-- STUDY QUESTIONS --
a: Translate this sentence from the article on investing in Canada into Spanish: "On the other hand, someone with a very high-risk tolerance could invest 100% in stocks."
b: Please output everything from the start of the records down to the line containing "treaming television. During" as a JSON list of strings, one string per line, with blank lines omitted.
:: DOCUMENT TEXT
8 Best Investments in Canada For Long-Term Wealth (2024)

If you’re looking for the best investment opportunities in Canada, you might be overwhelmed by all the different options. 

I must confess that the term “the best investments in Canada” is a bit misleading. Instead, you need to find what are the best investments for you.

At the end of 2022, Canadians held over $2.12 trillion in mutual fund and ETF assets. But that doesn’t mean you should invest in only mutual funds and ETFs. 

After working in Canadian finance roles for over 11 years and experimenting with different investing methods, I’ve developed my own strategies for the best investments for myself.

You can learn about all the different options for investing in Canada and develop your own strategy by reading the following article.

Before You Start Investing

Before we can answer the question of how to invest money in Canada, there are a few things you should figure out. Let’s go over them:

1) Risk Tolerance

Knowing your risk tolerance is key to knowing which investments are “best” for you. For example, someone with no risk tolerance at all, who would not be able to stand any losses in their portfolio at any time, would have to be 100% invested in cash equivalents.

On the other hand, someone with a very high-risk tolerance could invest 100% in stocks. 

I want to hammer home the point that your risk tolerance is just one piece of the puzzle for determining your best investments. Just because your risk level can tolerate being invested 100% in equities doesn’t mean you should be.

There are a few ways to figure out your risk tolerance, such as consulting with a finance professional, or you can self-assess by taking an online risk survey. Vanguard has a free investor questionnaire you can take here.
::::
:: RECORDS PROVIDED
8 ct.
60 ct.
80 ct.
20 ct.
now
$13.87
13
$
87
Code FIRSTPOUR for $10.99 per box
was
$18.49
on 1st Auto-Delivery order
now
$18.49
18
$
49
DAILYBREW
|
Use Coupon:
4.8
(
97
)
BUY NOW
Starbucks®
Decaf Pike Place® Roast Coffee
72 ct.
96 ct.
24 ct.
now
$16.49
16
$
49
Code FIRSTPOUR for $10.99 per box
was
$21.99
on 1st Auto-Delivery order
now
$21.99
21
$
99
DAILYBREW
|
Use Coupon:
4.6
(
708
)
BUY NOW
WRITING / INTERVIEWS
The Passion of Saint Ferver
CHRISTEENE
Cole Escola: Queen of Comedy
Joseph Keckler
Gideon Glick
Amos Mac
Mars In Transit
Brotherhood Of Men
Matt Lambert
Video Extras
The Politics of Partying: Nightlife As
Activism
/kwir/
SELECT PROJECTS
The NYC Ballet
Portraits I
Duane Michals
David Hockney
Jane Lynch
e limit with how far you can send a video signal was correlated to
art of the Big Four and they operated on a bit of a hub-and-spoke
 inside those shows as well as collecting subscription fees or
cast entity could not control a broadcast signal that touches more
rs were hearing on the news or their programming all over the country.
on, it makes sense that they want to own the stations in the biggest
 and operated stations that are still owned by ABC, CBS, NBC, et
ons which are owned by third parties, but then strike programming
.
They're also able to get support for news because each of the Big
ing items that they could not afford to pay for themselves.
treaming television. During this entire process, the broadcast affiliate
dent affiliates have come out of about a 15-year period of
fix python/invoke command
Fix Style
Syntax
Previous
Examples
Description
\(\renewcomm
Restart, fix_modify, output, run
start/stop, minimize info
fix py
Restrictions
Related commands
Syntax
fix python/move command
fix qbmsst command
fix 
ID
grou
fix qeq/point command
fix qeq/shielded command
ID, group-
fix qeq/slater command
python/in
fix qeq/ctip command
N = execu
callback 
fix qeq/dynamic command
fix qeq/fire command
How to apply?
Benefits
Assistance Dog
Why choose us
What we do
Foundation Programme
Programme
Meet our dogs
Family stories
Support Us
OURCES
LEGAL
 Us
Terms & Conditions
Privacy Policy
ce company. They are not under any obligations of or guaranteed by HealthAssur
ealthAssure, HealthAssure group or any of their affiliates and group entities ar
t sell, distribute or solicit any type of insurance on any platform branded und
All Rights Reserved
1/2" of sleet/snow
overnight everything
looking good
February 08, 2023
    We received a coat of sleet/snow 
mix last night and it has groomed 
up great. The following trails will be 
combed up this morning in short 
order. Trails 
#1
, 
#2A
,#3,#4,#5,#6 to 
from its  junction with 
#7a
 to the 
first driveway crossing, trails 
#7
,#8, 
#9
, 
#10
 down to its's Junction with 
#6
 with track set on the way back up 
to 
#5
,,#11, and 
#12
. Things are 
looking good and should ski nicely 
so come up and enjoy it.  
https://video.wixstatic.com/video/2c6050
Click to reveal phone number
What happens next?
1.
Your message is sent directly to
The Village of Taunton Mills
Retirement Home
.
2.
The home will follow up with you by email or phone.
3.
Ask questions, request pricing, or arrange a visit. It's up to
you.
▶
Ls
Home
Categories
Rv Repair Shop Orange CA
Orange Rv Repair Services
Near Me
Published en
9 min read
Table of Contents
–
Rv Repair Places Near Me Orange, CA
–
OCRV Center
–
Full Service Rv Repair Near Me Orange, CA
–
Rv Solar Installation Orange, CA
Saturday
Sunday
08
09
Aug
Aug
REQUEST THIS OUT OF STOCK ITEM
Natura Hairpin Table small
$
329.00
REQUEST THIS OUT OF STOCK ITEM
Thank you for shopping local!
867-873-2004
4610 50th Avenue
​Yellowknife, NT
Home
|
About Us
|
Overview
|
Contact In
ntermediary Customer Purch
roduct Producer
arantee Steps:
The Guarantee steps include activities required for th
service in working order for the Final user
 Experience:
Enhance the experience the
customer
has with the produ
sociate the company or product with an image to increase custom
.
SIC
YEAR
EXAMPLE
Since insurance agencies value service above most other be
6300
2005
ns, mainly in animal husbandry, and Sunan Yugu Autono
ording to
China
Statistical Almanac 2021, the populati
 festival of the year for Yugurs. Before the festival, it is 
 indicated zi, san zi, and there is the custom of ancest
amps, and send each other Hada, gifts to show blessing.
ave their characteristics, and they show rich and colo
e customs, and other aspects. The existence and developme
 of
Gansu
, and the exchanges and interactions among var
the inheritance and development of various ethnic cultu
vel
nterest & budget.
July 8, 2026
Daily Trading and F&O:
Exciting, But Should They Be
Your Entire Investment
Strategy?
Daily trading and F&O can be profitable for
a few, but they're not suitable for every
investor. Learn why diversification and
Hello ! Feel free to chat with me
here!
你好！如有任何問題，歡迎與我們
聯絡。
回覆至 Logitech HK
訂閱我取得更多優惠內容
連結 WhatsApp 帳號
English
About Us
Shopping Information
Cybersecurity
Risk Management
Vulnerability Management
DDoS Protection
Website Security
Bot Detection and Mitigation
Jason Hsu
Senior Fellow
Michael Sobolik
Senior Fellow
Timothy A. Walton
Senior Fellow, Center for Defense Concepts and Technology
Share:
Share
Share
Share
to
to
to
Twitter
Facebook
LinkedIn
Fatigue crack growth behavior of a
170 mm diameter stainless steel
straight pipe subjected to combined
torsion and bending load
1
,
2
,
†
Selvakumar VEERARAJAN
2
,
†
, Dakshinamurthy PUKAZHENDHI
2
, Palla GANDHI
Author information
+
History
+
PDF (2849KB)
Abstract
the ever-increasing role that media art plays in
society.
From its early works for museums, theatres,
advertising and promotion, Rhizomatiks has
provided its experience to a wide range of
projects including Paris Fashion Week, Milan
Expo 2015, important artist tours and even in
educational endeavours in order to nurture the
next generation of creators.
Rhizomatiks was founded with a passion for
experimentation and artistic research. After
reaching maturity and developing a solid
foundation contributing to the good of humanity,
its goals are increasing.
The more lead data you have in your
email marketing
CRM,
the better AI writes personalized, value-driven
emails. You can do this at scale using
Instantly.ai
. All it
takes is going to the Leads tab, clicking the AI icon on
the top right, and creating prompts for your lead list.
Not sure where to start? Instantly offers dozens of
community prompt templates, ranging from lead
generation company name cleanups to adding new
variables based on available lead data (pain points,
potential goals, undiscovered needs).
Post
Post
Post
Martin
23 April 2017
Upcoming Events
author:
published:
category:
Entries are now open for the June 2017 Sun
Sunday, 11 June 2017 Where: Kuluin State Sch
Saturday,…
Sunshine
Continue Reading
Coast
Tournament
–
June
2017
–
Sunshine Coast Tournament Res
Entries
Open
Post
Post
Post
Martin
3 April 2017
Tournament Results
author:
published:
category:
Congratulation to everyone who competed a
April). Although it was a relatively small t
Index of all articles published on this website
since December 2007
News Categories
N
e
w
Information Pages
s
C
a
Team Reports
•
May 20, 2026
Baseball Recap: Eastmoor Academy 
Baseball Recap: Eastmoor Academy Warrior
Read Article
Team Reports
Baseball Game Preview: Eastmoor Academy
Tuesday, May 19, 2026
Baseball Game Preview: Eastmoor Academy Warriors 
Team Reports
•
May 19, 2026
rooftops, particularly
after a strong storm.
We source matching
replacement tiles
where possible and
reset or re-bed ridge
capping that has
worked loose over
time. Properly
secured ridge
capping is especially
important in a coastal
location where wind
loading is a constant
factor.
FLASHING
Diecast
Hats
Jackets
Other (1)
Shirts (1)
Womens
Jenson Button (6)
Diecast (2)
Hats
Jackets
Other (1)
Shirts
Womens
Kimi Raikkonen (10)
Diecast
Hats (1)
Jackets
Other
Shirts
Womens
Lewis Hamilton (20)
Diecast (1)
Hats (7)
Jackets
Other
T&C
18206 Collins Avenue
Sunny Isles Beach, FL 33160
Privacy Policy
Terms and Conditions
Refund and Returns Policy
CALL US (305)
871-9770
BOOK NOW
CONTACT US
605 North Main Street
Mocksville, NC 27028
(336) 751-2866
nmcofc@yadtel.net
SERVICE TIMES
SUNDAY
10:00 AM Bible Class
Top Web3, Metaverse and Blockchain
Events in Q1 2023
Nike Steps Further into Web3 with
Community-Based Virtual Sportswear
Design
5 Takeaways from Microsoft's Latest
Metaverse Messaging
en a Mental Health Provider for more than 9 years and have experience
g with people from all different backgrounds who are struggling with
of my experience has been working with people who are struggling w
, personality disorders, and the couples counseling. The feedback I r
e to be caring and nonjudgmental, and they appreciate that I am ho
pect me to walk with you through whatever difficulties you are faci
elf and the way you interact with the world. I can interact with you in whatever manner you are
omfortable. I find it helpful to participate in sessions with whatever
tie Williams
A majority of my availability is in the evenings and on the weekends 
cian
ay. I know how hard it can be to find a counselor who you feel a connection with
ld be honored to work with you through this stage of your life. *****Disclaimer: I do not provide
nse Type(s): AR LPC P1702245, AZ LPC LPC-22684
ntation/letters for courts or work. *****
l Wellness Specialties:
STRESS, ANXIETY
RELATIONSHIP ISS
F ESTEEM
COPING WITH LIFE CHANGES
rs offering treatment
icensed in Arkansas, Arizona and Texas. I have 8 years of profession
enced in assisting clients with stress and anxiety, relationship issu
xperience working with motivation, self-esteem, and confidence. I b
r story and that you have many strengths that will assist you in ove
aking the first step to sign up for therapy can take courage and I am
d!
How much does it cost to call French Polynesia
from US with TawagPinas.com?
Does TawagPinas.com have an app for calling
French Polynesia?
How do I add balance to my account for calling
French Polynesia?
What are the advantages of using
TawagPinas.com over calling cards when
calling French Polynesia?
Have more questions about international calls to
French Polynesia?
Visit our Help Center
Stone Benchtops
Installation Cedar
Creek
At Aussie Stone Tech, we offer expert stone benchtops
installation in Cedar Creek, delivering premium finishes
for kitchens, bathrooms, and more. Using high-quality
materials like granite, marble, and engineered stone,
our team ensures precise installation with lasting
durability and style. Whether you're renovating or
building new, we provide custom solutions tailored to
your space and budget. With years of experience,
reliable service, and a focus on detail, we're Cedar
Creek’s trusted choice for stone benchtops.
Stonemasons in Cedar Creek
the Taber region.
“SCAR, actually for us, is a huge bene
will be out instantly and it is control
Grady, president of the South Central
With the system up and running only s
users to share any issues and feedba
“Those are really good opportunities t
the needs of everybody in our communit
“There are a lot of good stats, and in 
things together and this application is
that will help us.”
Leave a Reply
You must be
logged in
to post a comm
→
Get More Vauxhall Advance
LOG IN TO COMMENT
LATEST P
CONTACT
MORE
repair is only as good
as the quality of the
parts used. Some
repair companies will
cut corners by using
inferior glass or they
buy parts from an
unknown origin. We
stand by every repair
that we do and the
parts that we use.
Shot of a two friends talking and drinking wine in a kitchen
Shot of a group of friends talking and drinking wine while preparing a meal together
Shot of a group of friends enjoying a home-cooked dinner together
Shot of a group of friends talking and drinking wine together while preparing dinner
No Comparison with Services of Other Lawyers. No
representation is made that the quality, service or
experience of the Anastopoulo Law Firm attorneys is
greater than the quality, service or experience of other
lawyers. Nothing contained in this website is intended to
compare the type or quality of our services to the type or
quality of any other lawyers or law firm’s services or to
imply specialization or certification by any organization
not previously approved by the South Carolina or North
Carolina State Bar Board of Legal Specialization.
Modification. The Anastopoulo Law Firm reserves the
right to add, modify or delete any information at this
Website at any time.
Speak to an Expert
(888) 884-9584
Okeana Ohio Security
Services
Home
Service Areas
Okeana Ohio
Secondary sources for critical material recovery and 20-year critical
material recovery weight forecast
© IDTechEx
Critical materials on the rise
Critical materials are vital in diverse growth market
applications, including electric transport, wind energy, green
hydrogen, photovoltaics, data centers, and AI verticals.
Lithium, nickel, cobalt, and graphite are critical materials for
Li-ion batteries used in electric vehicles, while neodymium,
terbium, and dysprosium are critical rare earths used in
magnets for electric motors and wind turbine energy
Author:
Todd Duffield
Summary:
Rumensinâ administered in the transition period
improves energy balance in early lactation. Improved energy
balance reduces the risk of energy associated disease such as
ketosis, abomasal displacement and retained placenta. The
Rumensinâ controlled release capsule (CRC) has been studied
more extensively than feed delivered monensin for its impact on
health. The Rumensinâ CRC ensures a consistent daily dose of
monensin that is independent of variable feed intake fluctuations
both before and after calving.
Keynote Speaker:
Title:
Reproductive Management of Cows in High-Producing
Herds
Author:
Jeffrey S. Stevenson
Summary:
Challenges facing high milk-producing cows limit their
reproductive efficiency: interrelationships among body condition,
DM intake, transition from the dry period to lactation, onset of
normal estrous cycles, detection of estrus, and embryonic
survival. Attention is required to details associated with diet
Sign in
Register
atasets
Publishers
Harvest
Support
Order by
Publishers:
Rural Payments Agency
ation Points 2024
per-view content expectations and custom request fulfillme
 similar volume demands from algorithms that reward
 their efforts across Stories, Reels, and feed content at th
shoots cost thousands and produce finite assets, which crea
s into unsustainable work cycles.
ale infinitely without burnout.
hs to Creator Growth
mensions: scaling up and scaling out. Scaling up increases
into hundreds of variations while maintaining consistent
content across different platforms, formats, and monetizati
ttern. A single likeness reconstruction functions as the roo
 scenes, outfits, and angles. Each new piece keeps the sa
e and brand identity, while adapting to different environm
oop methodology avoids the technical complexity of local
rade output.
::::
-- WRITTEN ANSWERS --
a: Por otro lado, alguien con una tolerancia al riesgo muy alta podría invertir el 100 % en acciones.

b:
[
  "8 ct.",
  "60 ct.",
  "80 ct.",
  "20 ct.",
  "now",
  "$13.87",
  "13",
  "$",
  "87",
  "Code FIRSTPOUR for $10.99 per box",
  "was",
  "$18.49",
  "on 1st Auto-Delivery order",
  "now",
  "$18.49",
  "18",
  "$",
  "49",
  "DAILYBREW",
  "|",
  "Use Coupon:",
  "4.8",
  "(",
  "97",
  ")",
  "BUY NOW",
  "Starbucks®",
  "Decaf Pike Place® Roast Coffee",
  "72 ct.",
  "96 ct.",
  "24 ct.",
  "now",
  "$16.49",
  "16",
  "$",
  "49",
  "Code FIRSTPOUR for $10.99 per box",
  "was",
  "$21.99",
  "on 1st Auto-Delivery order",
  "now",
  "$21.99",
  "21",
  "$",
  "99",
  "DAILYBREW",
  "|",
  "Use Coupon:",
  "4.6",
  "(",
  "708",
  ")",
  "BUY NOW",
  "WRITING / INTERVIEWS",
  "The Passion of Saint Ferver",
  "CHRISTEENE",
  "Cole Escola: Queen of Comedy",
  "Joseph Keckler",
  "Gideon Glick",
  "Amos Mac",
  "Mars In Transit",
  "Brotherhood Of Men",
  "Matt Lambert",
  "Video Extras",
  "The Politics of Partying: Nightlife As",
  "Activism",
  "/kwir/",
  "SELECT PROJECTS",
  "The NYC Ballet",
  "Portraits I",
  "Duane Michals",
  "David Hockney",
  "Jane Lynch",
  "e limit with how far you can send a video signal was correlated to",
  "art of the Big Four and they operated on a bit of a hub-and-spoke",
  " inside those shows as well as collecting subscription fees or",
  "cast entity could not control a broadcast signal that touches more",
  "rs were hearing on the news or their programming all over the country.",
  "on, it makes sense that they want to own the stations in the biggest",
  " and operated stations that are still owned by ABC, CBS, NBC, et",
  "ons which are owned by third parties, but then strike programming",
  ".",
  "They're also able to get support for news because each of the Big",
  "ing items that they could not afford to pay for themselves.",
  "treaming television. During this entire process, the broadcast affiliate"
]